→ **Problem to work on**:
Report each line of the entries below that has the word "Uses" in it.

→ **Provided records**:
+ + + + + + +
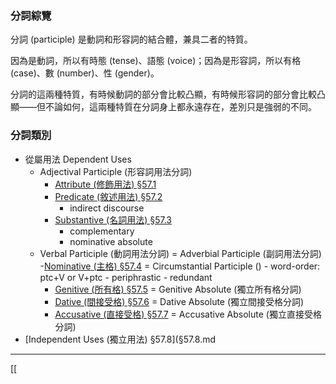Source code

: ### 分詞綜覽
分詞 (participle) 是動詞和形容詞的結合體，兼具二者的特質。

因為是動詞，所以有時態 (tense)、語態 (voice)；因為是形容詞，所以有格 (case)、數 (number)、性 (gender)。


分詞的這兩種特質，有時候動詞的部分會比較凸顯，有時候形容詞的部分會比較凸顯——但不論如何，這兩種特質在分詞身上都永遠存在，差別只是強弱的不同。

### 分詞類別
- 從屬用法 Dependent Uses
	- Adjectival Participle (形容詞用法分詞)
		- [Attribute (修飾用法) §57.1](§57.1.md)
		- [Predicate (敘述用法) §57.2](§57.2.md)
			- indirect discourse
		- [Substantive (名詞用法) §57.3](§57.3.md)
			- complementary
			- nominative absolute
	- Verbal Participle (動詞用法分詞) = Adverbial Participle (副詞用法分詞)
		-[Nominative (主格) §57.4](§57.4.md) = Circumstantial Participle ()
			- word-order: ptc+V or V+ptc
			- periphrastic
			- redundant
		- [Genitive (所有格) §57.5](§57.5.md) = Genitive Absolute (獨立所有格分詞)
		- [Dative (間接受格) §57.6](§57.6.md) = Dative Absolute (獨立間接受格分詞)
		- [Accusative (直接受格) §57.7](§57.7.md) = Accusative Absolute (獨立直接受格分詞)
- [Independent Uses (獨立用法) §57.8](§57.8.md

---
[[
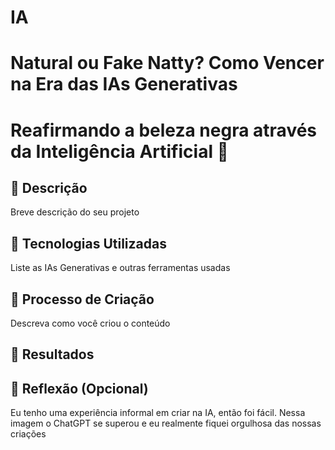 # IA
# Natural ou Fake Natty? Como Vencer na Era das IAs Generativas


# Reafirmando a beleza negra através da Inteligência Artificial 🧠 

## 📒 Descrição
Breve descrição do seu projeto

## 🤖 Tecnologias Utilizadas
Liste as IAs Generativas e outras ferramentas usadas

## 🧐 Processo de Criação
Descreva como você criou o conteúdo

## 🚀 Resultados


## 💭 Reflexão (Opcional)
Eu tenho uma experiência informal em criar na IA, então foi fácil. Nessa imagem o ChatGPT se superou e eu realmente fiquei orgulhosa das nossas criações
+ + + + + + +
→ **Answer to the exercise**:
- 從屬用法 Dependent Uses
- [Independent Uses (獨立用法) §57.8](§57.8.md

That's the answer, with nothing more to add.